Text shown:
Showing posts with label craigslist skyy vodka psychological psycho household pack castration multiple bail crap cookies tomato neighbor miller beer refrigerator tv. Show all posts
Showing posts with label craigslist skyy vodka psychological psycho household pack castration multiple bail crap cookies tomato neighbor miller beer refrigerator tv. Show all posts

Sunday, August 21, 2011

Craigslist is a Love/Hate Relationship, plus a plug for Skyy vodka




Un-sponsored plug for Skyy Vodka and the cute guy pitchin it at the grocery store!  woot!

For the last 2 days I have been psychologically eliminating as many things from my household as possible.  I am picking apart my home for things to sell that I don't want to pack up and move.  It's strange cause I really want to get out of this place but I sometimes have a moment of pause when I have to decide  what I can 'officially' part with.

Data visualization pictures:
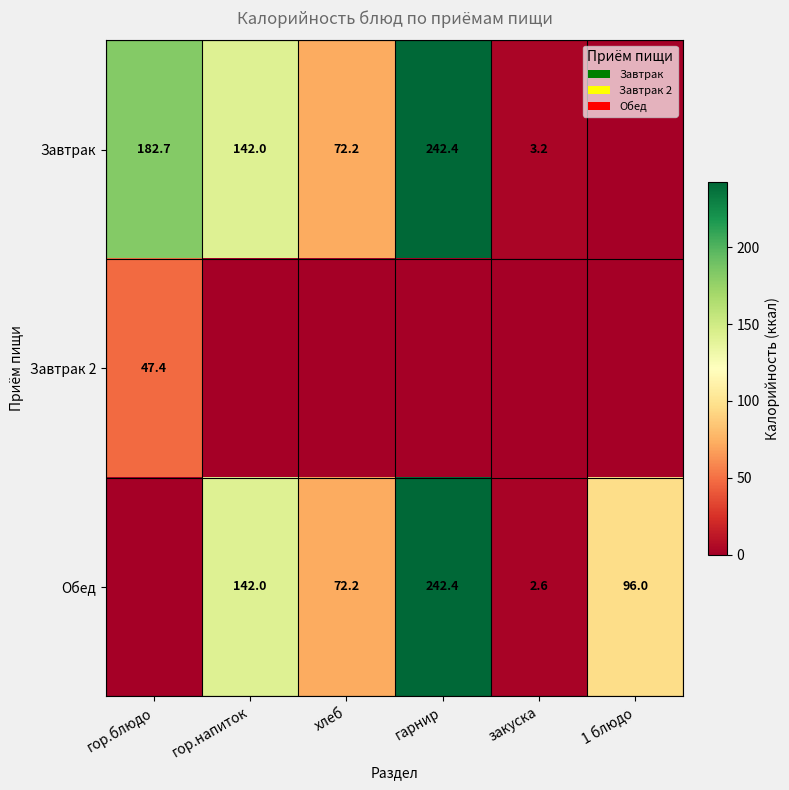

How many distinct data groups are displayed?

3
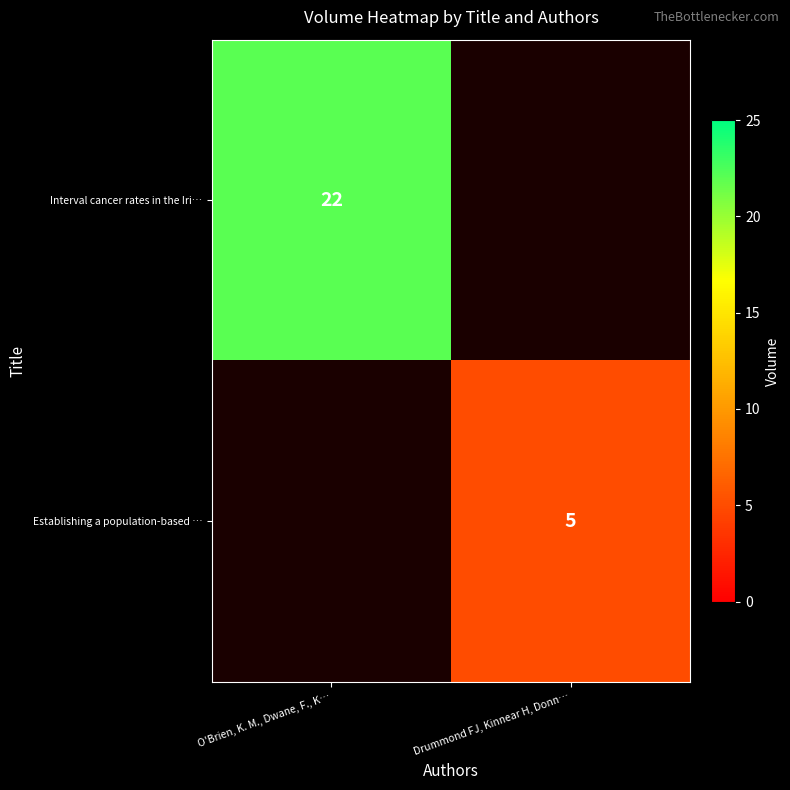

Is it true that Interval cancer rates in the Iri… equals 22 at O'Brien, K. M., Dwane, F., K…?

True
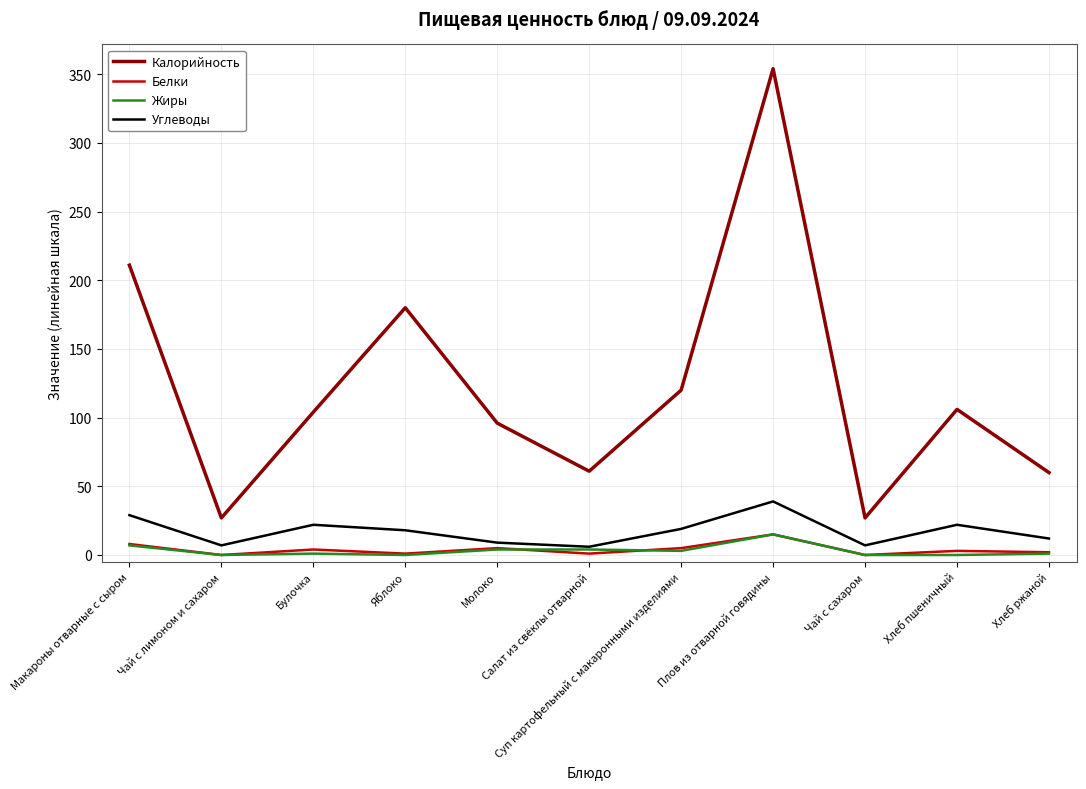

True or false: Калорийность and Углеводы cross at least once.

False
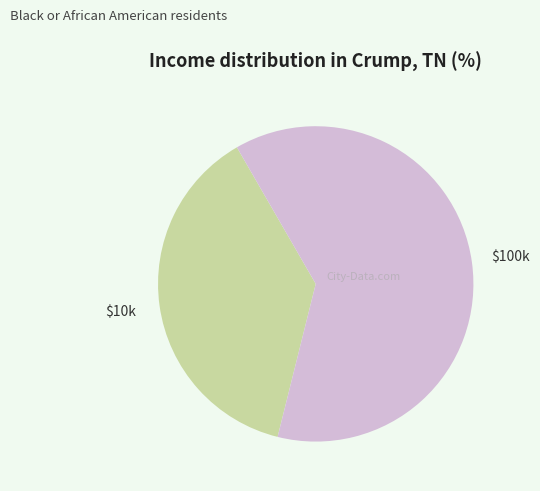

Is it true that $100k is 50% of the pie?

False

Problems and tasks:
A. In the blog post, for how long has the writer been psychologically eliminating things from the household?
B. Output the blog post's words from "Sunday, August 21, 2011" to "grocery store!  woot!", copied without any change.
The lines here are separate material, unrelated to the blog post.

Responses by item number:
A. For the last 2 days.

B.
Sunday, August 21, 2011

Craigslist is a Love/Hate Relationship, plus a plug for Skyy vodka




Un-sponsored plug for Skyy Vodka and the cute guy pitchin it at the grocery store!  woot!